Wizz Air, which publishes its first-quarter trading update on Wednesday, said fuel costs rose by 28% last year while staff costs increased 31%.

Ryanair’s staff costs rose by 34% in the first quarter after raising pay for pilots by 20% and pay for non-flight staff by 3%.

Industrial action 

Irish-based pilots held two strikes in July and have threatened a third for Tuesday in a dispute with Ryanair over pay and conditions. 

Meanwhile, strikes by French air traffic controllers (ATC) over staffing and rostering led to 2,500 flight cancellations in the quarter.

Russ Mould, investment director at AJ Bell, said the airline has a good job at making money from passengers beyond the price of an airline ticket.

Ryanair has suggested passengers load their own luggage, that some planes should remove one of the toilets to accommodate extra seats while it has also previously talked about offering event tickets, restaurant bookings and other travel-related services.

“Yet first-quarter results would suggest it needs to do more to cope with higher oil prices, higher pilot costs and yet another bout of strikes,” Mould said.

Similarly, easyJet said French ATC strikes had a “significant impact” on its operational performance in the third quarter. The industrial action and poor weather led to 2,606 flight cancellations, resulting in higher disruption costs.

Yet easyJet raised its profit guidance for the year as cost savings offset the impact of the strikes.

“We continue to recommend the shares as a ‘buy’ for medium risk investors as the company has good momentum with its trading, a relatively strong balance sheet and a number of opportunities for further growth, although the regular industrial action in France is clearly hampering progress,” said Ian Forrest, investment research analyst at The Share Centre.
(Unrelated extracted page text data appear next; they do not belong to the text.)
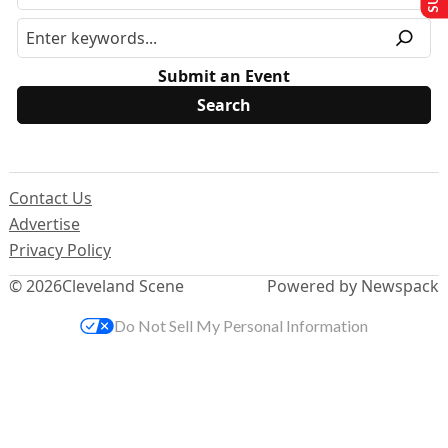
Submit an Event
Contact Us
Advertise
Privacy Policy
© 2026
Cleveland Scene
Powered by Newspack
Do Not Sell My Personal Information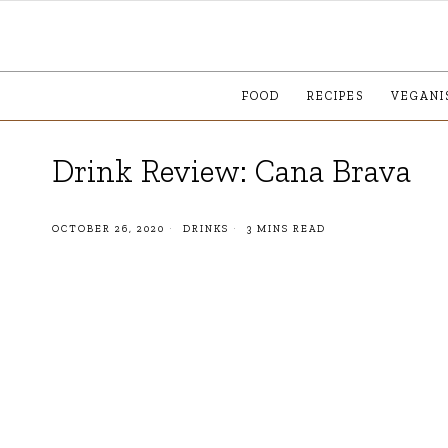
FOOD
RECIPES
VEGANI
Drink Review: Cana Brava
OCTOBER 26, 2020
DRINKS
3 MINS READ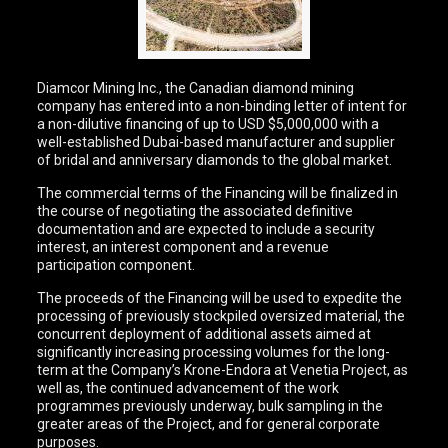
Diamcor Mining Inc., the Canadian diamond mining
company has entered into a non-binding letter of intent for
a non-dilutive financing of up to USD $5,000,000 with a
well-established Dubai-based manufacturer and supplier
of bridal and anniversary diamonds to the global market.
The commercial terms of the Financing will be finalized in
the course of negotiating the associated definitive
documentation and are expected to include a security
interest, an interest component and a revenue
participation component.
The proceeds of the Financing will be used to expedite the
processing of previously stockpiled oversized material, the
concurrent deployment of additional assets aimed at
significantly increasing processing volumes for the long-
term at the Company’s Krone-Endora at Venetia Project, as
well as, the continued advancement of the work
programmes previously underway, bulk sampling in the
greater areas of the Project, and for general corporate
purposes.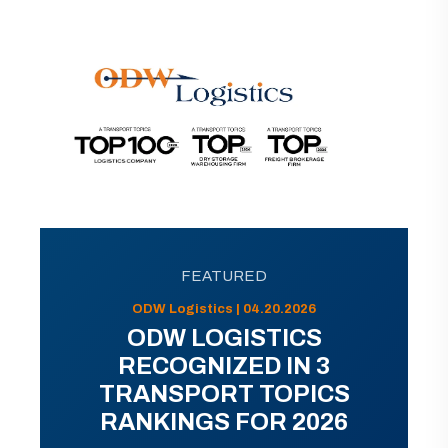
FEATURED
ODW Logistics | 04.20.2026
ODW LOGISTICS
RECOGNIZED IN 3
TRANSPORT TOPICS
RANKINGS FOR 2026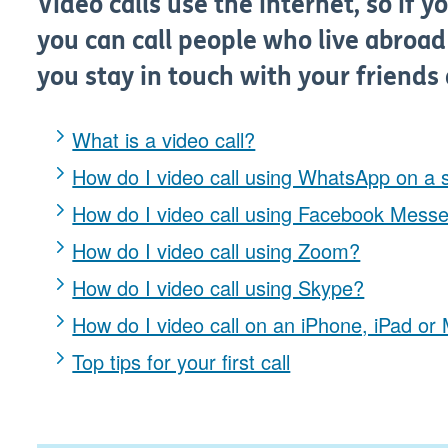
Video calls use the internet, so if y
you can call people who live abroad 
you stay in touch with your friends 
What is a video call?
How do I video call using WhatsApp on a
How do I video call using Facebook Mess
How do I video call using Zoom?
How do I video call using Skype?
How do I video call on an iPhone, iPad o
Top tips for your first call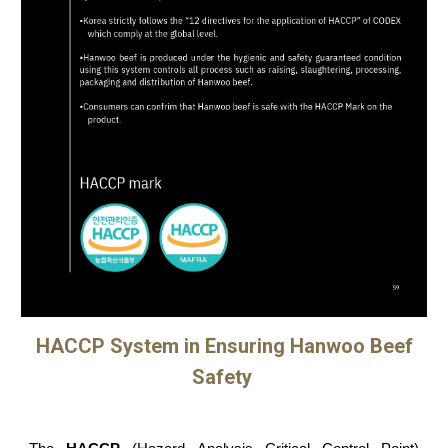
HACCP System in Ensuring Hanwoo Beef
Safety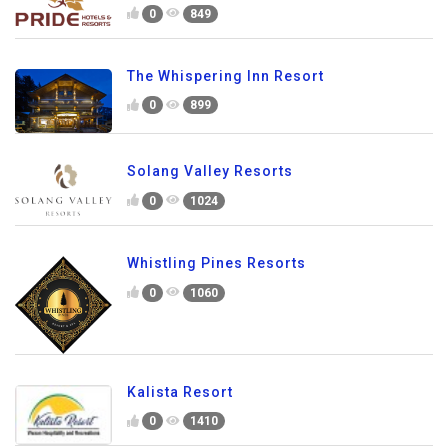
0
849
The Whispering Inn Resort
0
899
Solang Valley Resorts
0
1024
Whistling Pines Resorts
0
1060
Kalista Resort
0
1410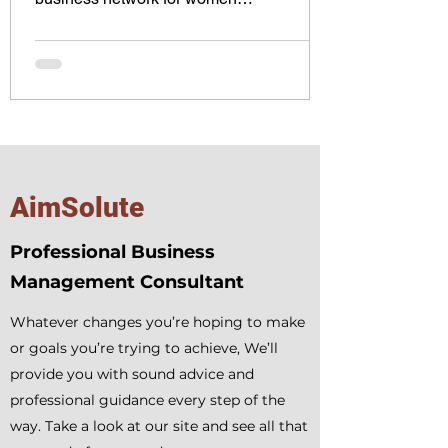
entrepreneurs, fostering...
AimSolute
Professional Business
Management Consultant
Whatever changes you’re hoping to make
or goals you’re trying to achieve, We’ll
provide you with sound advice and
professional guidance every step of the
way. Take a look at our site and see all that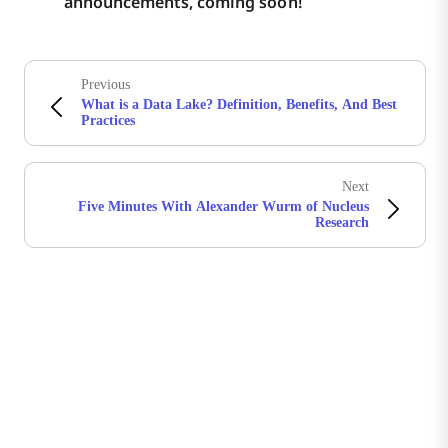
announcements, coming soon!
Previous
What is a Data Lake? Definition, Benefits, And Best
Practices
Next
Five Minutes With Alexander Wurm of Nucleus
Research
Stay in touch with Boomi
Get the latest insights, product updates, news and
more directly to your inbox.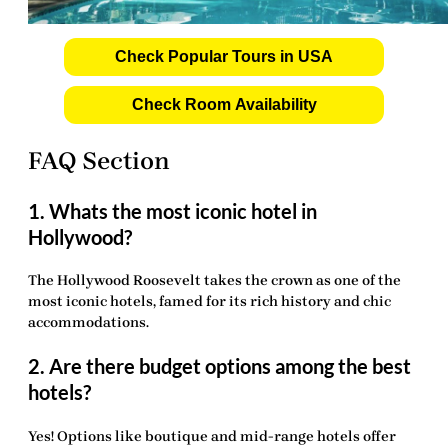
Check Popular Tours in USA
Check Room Availability
FAQ Section
1. Whats the most iconic hotel in
Hollywood?
The Hollywood Roosevelt takes the crown as one of the
most iconic hotels, famed for its rich history and chic
accommodations.
2. Are there budget options among the best
hotels?
Yes! Options like boutique and mid-range hotels offer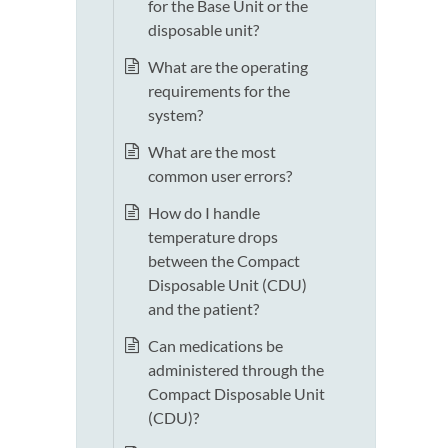
for the Base Unit or the
disposable unit?
What are the operating
requirements for the
system?
What are the most
common user errors?
How do I handle
temperature drops
between the Compact
Disposable Unit (CDU)
and the patient?
Can medications be
administered through the
Compact Disposable Unit
(CDU)?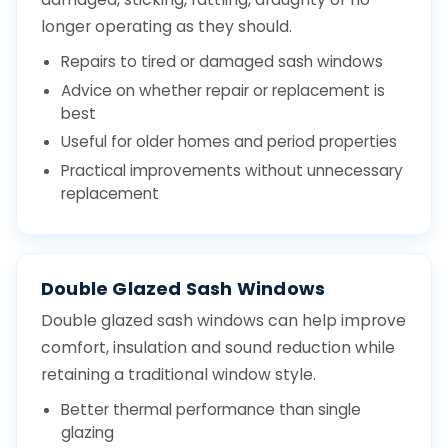
longer operating as they should.
Repairs to tired or damaged sash windows
Advice on whether repair or replacement is
best
Useful for older homes and period properties
Practical improvements without unnecessary
replacement
Double Glazed Sash Windows
Double glazed sash windows can help improve
comfort, insulation and sound reduction while
retaining a traditional window style.
Better thermal performance than single
glazing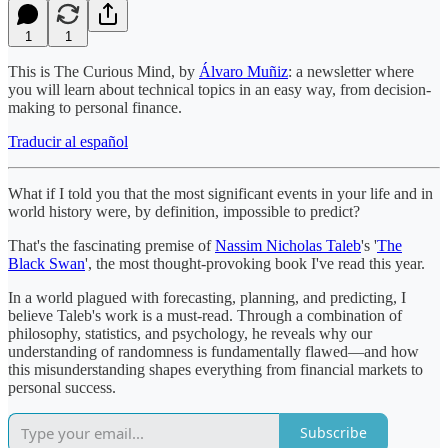
1
1
This is The Curious Mind, by
Álvaro Muñiz
: a newsletter where
you will learn about technical topics in an easy way, from decision-
making to personal finance.
Traducir al español
What if I told you that the most significant events in your life and in
world history were, by definition, impossible to predict?
That's the fascinating premise of
Nassim Nicholas Taleb
's '
The
Black Swan
', the most thought-provoking book I've read this year.
In a world plagued with forecasting, planning, and predicting, I
believe Taleb's work is a must-read. Through a combination of
philosophy, statistics, and psychology, he reveals why our
understanding of randomness is fundamentally flawed—and how
this misunderstanding shapes everything from financial markets to
personal success.
Subscribe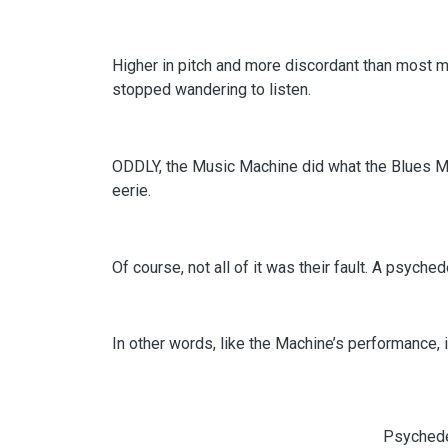
Higher in pitch and more discordant than most 
stopped wandering to listen.
ODDLY, the Music Machine did what the Blues Ma
eerie.
Of course, not all of it was their fault. A psych
In other words, like the Machine’s performance, it
Psychede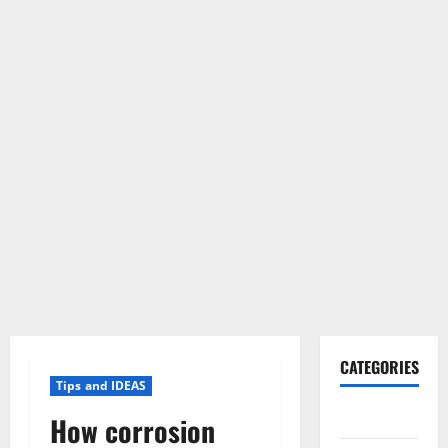
CATEGORIES
Tips and IDEAS
Gadget
How corrosion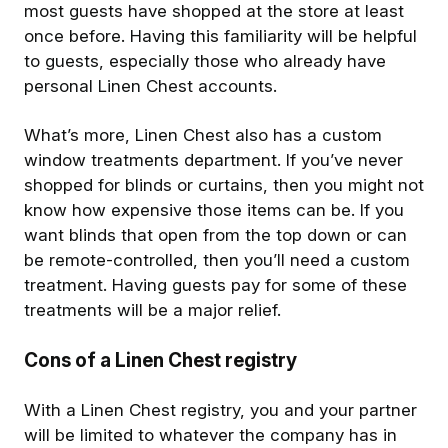
most guests have shopped at the store at least
once before. Having this familiarity will be helpful
to guests, especially those who already have
personal Linen Chest accounts.
What’s more, Linen Chest also has a custom
window treatments department. If you’ve never
shopped for blinds or curtains, then you might not
know how expensive those items can be. If you
want blinds that open from the top down or can
be remote-controlled, then you’ll need a custom
treatment. Having guests pay for some of these
treatments will be a major relief.
Cons of a Linen Chest registry
With a Linen Chest registry, you and your partner
will be limited to whatever the company has in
British Airways owner International Consolidated Airlines (IAG) revealed in May that fuel unit costs rose just 0.6% and employee costs were up 0.2% in the first quarter.

However, analysts at Barclays expect the disruption from ATC strikes will have hurt IAG, particularly its Vueling airline, in the second quarter.

Nevertheless, Barclays said IAG remains its preferred stock in the sector and has an ‘overweight’ rating on the airline.

Risk of a 'hard' or 'no deal' Brexit

Brexit is another challenge facing airlines operating across the European Union.

To protect their flying rights, Wizz Air, easyJet and Ryanair have been making changes and applying for new licences.

IAG boss Willie Walsh has said he is confident a deal will be done to secure Britain’s flying rights after Brexit.

“I am a firm believer that this will get resolved,” Walsh said at the  Airlines For Europe conference in March.

But he may be too complacent since Prime Minister Theresa May is yet to secure a deal with the European Union and the deadline is drawing nearer.

Rebecca O’Keeffe, head of investment at Interactive Investor, said: "With May’s government somewhere between a hard Brexit and no deal, it will be very difficult for Europe to sign off on any deal based on the current UK confusion.

"The summer recess may provide some respite, but as the weeks tick by the prospect of no deal is rising rapidly and the impact on sterling could become more severe than it already is, and international companies may once again begin to rachet up the rhetoric regarding the very real risks of a bad deal."